Brief
Extend the passage on Indigenous wave and snow riding traditions by writing what comes after its last sentence.

What is less known outside the Pacific is that surfing was never exclusively Hawaiian. Polynesian wave-riding traditions existed across the Pacific triangle. In Tahiti, wave-riding on wooden boards was documented by European visitors in the eighteenth century. In Samoa, body-surfing and board-surfing traditions existed independently of Hawaiian contact. In Aotearoa (New Zealand), Maori communities practiced whakahekeheke, a form of wave-riding using canoe hulls and shaped boards, with traditions that connected wave knowledge to navigational skill and to the spiritual relationship with Tangaroa, the sea.
These traditions were not primitive precursors to modern surfing. They were complete, sophisticated systems of wave knowledge — reading swell direction, understanding seasonal patterns, selecting boards for conditions, training young riders — that Western surf culture has spent the last century independently and imperfectly rediscovering.
The theft is not just historical. It is ongoing. When surf brands sell "Hawaiian-inspired" aesthetics, when contests are held at Hawaiian breaks with no meaningful benefit to Native Hawaiian communities, when the word "aloha" is used to market products that have nothing to do with Hawaiian life, the extraction continues. When the history of surfing is taught as beginning with Duke Kahanamoku's demonstrations in California and Australia in the 1910s rather than with the Polynesian navigators who carried wave-riding across thousands of miles of open ocean, the erasure continues.
Native Hawaiian cultural practitioners I spoke with on Oahu were not interested in being included in a Western archive of surfing history. They were interested in being recognized as the source of that history — and in being given the power to control how their traditions are represented. One practitioner said something that I will carry for the rest of my career: "You don't need to preserve us. We preserved ourselves. What we need is for you to stop taking."
The Riding Collective's archive already includes entries on Hawaiian surf culture. Those entries need to be reviewed — not by me, not by the Collective's editorial team, but by Native Hawaiian practitioners who can determine whether the framing is accurate, whether the language is appropriate, and whether the entries should exist at all in their current form. This is not a suggestion. It is a requirement of the Collective's own stated principles.
Chapter 3: Ice, Snow, and the Arctic
The Terrain Readers
In Kautokeino, in the interior of Finnmark, Norway, I sat with a Sami reindeer herder named — well. He asked that I not use his name, so I will not. He was seventy-three years old and had been herding since he was six. He told me something that has restructured how I think about riding and knowledge.
He said that when he drives a sled behind a reindeer herd across the vidda — the high plateau — in winter, he is not navigating. He is reading. The snow tells him where the ground beneath it is frozen and where it is soft. The wind pattern on the surface tells him where the snow is load-bearing and where it will collapse. The behavior of the lead reindeer tells him whether the animal senses open water beneath the ice ahead. He processes all of this simultaneously, at speed, in conditions of limited visibility, over terrain that has no markers. He has been doing this for sixty-seven years, and he told me he is still learning.

Dataset content
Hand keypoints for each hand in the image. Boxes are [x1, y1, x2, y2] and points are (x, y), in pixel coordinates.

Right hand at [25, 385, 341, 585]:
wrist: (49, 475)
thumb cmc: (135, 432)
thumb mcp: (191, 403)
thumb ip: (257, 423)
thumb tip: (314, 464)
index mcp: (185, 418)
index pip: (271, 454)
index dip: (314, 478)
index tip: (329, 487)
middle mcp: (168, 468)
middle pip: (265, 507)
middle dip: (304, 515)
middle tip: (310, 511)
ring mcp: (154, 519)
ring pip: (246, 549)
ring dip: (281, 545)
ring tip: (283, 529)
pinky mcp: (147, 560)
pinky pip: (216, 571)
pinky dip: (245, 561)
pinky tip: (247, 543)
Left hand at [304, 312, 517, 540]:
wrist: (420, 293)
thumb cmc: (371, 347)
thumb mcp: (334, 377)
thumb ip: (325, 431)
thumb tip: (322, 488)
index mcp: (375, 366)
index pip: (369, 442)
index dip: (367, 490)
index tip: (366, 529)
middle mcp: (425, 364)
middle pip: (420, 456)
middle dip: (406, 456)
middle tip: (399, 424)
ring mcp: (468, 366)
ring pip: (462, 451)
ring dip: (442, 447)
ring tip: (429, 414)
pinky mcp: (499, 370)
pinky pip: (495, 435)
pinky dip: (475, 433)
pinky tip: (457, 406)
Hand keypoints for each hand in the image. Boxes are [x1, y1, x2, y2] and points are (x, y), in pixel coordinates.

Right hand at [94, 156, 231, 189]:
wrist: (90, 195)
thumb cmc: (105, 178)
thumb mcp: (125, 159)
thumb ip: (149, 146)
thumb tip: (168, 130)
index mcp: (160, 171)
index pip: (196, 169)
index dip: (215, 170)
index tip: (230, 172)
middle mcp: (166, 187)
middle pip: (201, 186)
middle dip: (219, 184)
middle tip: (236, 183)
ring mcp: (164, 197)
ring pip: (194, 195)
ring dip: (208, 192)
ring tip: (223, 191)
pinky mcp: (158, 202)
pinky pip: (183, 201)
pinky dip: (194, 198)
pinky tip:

Your response
This is riding. It is riding in a sense that is so far beyond what the Western sports industry means by the word that the two activities barely share a category. And the knowledge it carries — about terrain, about snow structure, about animal behavior, about Arctic weather systems — is knowledge that no satellite, no GPS unit, no weather app can replicate. It is knowledge that lives in a body that has spent a lifetime on a sled behind a herd, reading a landscape that is trying to kill you if you read it wrong.
Sami reindeer herding is under siege from multiple directions. Climate change is altering snow and ice patterns in ways that make traditional terrain-reading less reliable — rain-on-snow events that create ice layers the reindeer cannot dig through to reach lichen, warming that shifts migration timing, unpredictable freeze-thaw cycles that make river and lake crossings dangerous. Industrial development — mining, wind farms, roads — fragments the migration routes that herding depends on. Norwegian and Finnish government policies have periodically attempted to regulate or restrict herding in ways that impose Western land-use categories on a practice that does not recognize borders or property lines.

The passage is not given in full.